Pedicab for sale at a brocante at Chatou, France.
At Truthdig Marie Cocco writes about Seven Years of Scandal. Infuriating and mind-boggling.
Nancy Pelosi takes a principled stand. If only more people in government displayed such courage!
On a lighter note, my friend Tangobaby has posted some great photos taken in the Sunset District in San Francisco - which just happens to be my old neighbourhood. Yes, I am homesick!
When traversing the Paris Metro on Tuesday, I learned a little about the plight of an Iraqi refugee and her young daughter. The contrast of the woman's pitiful state with two American women, dressed in furs and Gucci made me want to scream at the far-reaching and terrible implications of George W. Bush's war. Tonight I opened the book Soul Food: Nourishing Poems for Starved Minds to find Naomi Shihab Nye's poem, which struck a chord:
"Before you know what kindness really is
you must lose things
feel the future dissolve in a moment
like salt in a weakened broth.
What you held in your hand,
what you counted and carefully saved,
all this must go so you know
how desolate the landscape can be
between the regions of kindness.
How you ride and ride
thinking the bus will never stop,
the passengers eating maize and chicken
will stare out the window forever.
"Before you learn the tender gravity of kindness,
you must travel where the Indian in a white poncho
lies dead by the side of the road.
You must see how this could be you,
how he too was someone
who journeyed through the night with plans
and the simple breath that kept him alive.

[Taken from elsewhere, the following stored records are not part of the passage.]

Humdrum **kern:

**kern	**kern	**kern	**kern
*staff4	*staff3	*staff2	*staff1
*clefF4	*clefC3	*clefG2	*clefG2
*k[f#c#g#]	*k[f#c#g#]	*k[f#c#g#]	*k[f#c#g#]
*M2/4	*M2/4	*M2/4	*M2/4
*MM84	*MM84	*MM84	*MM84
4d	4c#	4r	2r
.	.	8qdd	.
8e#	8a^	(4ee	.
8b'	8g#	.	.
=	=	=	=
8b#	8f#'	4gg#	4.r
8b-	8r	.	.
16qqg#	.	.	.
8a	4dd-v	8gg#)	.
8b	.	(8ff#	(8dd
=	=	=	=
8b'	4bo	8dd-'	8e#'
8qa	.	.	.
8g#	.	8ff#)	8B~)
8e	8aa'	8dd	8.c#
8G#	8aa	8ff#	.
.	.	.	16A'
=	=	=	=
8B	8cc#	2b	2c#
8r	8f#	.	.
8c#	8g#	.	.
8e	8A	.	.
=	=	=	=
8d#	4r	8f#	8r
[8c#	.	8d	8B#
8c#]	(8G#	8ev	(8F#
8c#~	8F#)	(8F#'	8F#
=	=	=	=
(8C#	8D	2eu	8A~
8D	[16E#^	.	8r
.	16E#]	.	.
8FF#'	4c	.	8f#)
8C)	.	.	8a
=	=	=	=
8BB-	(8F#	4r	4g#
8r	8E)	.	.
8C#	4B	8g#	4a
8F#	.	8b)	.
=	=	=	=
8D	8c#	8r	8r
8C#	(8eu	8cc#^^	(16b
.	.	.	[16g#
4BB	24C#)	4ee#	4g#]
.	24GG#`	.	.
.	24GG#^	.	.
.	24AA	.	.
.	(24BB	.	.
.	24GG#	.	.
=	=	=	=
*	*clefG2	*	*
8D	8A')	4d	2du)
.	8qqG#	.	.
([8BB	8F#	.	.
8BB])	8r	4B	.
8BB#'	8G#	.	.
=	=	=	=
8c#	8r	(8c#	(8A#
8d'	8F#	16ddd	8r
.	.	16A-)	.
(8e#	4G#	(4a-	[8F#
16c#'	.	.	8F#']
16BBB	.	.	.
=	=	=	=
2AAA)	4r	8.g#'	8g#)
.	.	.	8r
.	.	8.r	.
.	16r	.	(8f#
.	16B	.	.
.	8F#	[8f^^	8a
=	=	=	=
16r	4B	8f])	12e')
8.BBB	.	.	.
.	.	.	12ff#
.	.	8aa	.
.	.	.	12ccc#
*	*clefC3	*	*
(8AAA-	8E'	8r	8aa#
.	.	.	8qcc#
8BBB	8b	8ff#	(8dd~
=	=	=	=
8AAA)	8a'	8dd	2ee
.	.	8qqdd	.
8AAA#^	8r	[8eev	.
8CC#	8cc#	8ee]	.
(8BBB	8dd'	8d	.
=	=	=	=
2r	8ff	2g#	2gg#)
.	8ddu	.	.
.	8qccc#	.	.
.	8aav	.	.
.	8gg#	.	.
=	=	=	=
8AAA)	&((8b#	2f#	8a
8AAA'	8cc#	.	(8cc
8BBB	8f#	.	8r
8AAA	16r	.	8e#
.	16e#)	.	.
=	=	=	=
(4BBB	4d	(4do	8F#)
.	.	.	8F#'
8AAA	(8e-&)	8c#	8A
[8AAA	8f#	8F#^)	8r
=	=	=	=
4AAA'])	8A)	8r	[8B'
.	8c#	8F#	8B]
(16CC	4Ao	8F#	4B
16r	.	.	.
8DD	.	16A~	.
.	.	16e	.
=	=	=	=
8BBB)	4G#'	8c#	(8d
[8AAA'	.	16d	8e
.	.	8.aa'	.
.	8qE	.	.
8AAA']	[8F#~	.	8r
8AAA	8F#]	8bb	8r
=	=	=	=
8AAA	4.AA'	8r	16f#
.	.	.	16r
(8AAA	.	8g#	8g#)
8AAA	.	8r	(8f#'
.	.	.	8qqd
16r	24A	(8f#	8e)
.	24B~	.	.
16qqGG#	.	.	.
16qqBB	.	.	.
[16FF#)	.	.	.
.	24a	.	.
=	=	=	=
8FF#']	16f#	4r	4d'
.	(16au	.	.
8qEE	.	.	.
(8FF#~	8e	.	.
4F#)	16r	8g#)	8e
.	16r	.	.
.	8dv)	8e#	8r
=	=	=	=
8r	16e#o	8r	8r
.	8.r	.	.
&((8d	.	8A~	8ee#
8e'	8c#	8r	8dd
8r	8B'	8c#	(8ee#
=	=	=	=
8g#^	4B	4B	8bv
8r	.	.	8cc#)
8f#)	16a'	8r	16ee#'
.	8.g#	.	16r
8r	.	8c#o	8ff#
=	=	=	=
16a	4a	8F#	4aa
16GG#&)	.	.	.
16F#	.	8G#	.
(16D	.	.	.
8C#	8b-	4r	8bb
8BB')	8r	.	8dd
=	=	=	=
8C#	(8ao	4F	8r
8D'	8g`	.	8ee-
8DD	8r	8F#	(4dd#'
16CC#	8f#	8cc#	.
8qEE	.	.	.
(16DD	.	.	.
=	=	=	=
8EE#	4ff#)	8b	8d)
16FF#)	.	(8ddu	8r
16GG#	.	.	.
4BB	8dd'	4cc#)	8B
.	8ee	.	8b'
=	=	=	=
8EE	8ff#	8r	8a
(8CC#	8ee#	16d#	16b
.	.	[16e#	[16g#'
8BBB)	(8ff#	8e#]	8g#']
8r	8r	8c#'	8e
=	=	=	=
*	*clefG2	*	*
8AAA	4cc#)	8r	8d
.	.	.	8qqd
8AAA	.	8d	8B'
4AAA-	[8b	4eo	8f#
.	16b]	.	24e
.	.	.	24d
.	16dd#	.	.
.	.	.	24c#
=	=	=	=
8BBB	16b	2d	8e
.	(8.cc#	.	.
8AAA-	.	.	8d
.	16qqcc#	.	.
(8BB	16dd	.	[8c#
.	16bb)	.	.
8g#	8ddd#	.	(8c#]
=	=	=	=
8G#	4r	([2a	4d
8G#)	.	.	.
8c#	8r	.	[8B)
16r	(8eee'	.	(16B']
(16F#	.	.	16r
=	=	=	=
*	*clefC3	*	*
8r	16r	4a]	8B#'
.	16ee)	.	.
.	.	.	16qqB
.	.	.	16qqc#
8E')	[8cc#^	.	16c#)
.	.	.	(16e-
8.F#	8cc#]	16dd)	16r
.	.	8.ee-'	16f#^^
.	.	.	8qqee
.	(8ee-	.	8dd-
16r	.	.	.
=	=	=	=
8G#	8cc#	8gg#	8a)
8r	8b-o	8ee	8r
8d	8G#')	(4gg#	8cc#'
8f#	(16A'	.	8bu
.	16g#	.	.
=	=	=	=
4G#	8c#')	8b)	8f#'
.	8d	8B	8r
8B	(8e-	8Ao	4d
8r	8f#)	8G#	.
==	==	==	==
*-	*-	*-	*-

"Before you know kindness as the deepest thing inside,
you must know sorrow as the other deepest thing.
You must wake up with sorrow.
You must speak to it till your voice
catches the thread of all sorrows
and you see the size of the cloth.
"Then it is only kindness that makes sense anymore,
only kindness that ties your shoes
and sends you out into the day to mail letters and purchase bread,
only kindness that raises its head
from the crowd of the world to say
It is I you have been looking for,
and then goes with you everywhere
like a shadow or a friend."







What a powerful and a poignant poem, Tara - thank you for sharing it. So much truth in there - thank you, kind friend~XOXO
Posted by: tinker | 12 April 2008 at 01:29
Wonderful poem, very potent... could not get the Pelosi piece to come up but wandered over to SF then got lost in some of her very funny links!
Posted by: stephanie | 11 April 2008 at 19:36
Oh kindness is such a virtue. That poem is incredible. There but for the grace of God, goes I...
We think it can not happen to us. We feel so comfortable. The suffering of others is just a news story.
xo
Posted by: Gillian | 10 April 2008 at 14:25
That was an amazing poem Tara! Thank you for sharing her poetry. Don't you wish this could be shared on TV instead of "reality TV?"